The table was just over 6′ by 17′ long, following our usual calculations on sizing multiplayer and mega-battle tables. Apocalypse deployment zones were L-shapes, with the teams taking one short edge and all but 4′ of their respective long edges, creating a 2′ strip of S-shaped no-man’s land. At one end was the parade ground and main gate fortress of the Kimball Prime Manufactorum, built for a display board at this year’s NOVA Team Trios Tournament. The other end was anchored by a series of giant skulls emplaced on Chaos temples, representing The Scythe of Unbound Light. Both were essentially played as Aquila Strongpoints with Macro-cannons, the fortress actually being two strongpoints but one cannon, and The Scythe having two annexes. These were blended into an urban core in the middle, with the ruins progressively more dense toward the center. Between and among all this both sides deployed defensive constructs, with Discord’s Iron Warriors in particular laying down extensive siege works.

The field of battle prepped and ready.

The field of battle prepped and ready.

Recon Squad + Cataclysm

The first part of the campaign used our Recon Squad rules for 200 pt skirmishes. These are very similar to the traditional GW Kill Team variant, but with tighter rules and better adaptations to 7th edition. Around these we used our Twilight on Caldor IV campaign mechanics, in which each player picks a legacy like Bodyguards, Sentinels, Headhunters, or Scouts from eight options, and tries to achieve that legacy through winning several specific scenarios from eight missions like Assassination, Installation, Excavation, or Breakthrough. The main table was divided up with twine into four 4×4 Recon Squad boards, with two more side boards assembled for fighting at the poles and in the swamps of Kimball Prime.

Legacy card for the Sentinels.

Legacy card for the Sentinels.

A pack of Screamers dominated their matches, helping the Legions of Discord to a healthy 116 to 83 victory in the vanguard battles of the imminent Apocalypse. In a key moment, however, a squad of The Fallen were run to ground in a ruined Imperial chapel, yielding the first hints of the greater forces at work behind the scenes.

_What to do_. Continue the Kimball Prime campaign report from where it stops.

Dataset excerpt
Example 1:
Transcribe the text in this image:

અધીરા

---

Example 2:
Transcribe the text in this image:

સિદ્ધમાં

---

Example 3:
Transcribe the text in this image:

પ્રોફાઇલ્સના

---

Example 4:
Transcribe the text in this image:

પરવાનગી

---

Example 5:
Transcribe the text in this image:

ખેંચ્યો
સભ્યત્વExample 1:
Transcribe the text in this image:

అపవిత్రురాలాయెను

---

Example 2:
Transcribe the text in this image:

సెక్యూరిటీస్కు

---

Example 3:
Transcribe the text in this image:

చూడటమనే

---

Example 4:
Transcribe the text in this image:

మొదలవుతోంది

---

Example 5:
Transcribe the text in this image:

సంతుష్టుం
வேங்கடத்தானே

_Task response_.
kingbreakers-iconBrother Teleos stepped carefully among the rubble, futilely trying to avoid crunching in the loose debris. The shadowy figures had clearly retreated into these chapel ruins once the cultists they’d been using as meat shields had been pulped. At the distinctive boom of a bolter firing behind him, instinct spun Teleos around instantly even as another part of his mind registered that it was too late already. It took a moment then to process that he was still functioning, and then another to fully register the robed, power armored figure falling to the ground mere feet away, a long monoblade raised toward him. Framed in the archway beyond stood Ghost Sergeant Harmon. The black clad Kingbreaker gave Teleos the sign for eyes-up before silently stalking on deeper into the chapel.

Fallen and Kingbreakers have a standoff in a ruined Imperial chapel.

Fallen and Kingbreakers have a standoff in a ruined Imperial chapel.

In the next part the Recon Squads gained 300 points of reinforcements and piled into a single Cataclysm battle over half the main board. On the edges of the parade grounds a seesawing conflict was fought between Mechanicum automata and Chaos Cultists joined by summoned daemons. Across the battlefield, an isolated band of Imperial Fists were rolled off the flanks of the temple grounds by daemons and traitor Marines. Coming to reinforce the position, Clan Raukaan troops found themselves ambushed by Night Lords. Despite a steady armored push up the center of the battle, Major Zdarsky’s 59th Armageddon crashed onto the enemy objectives too late to swing the Imperials’ fortunes.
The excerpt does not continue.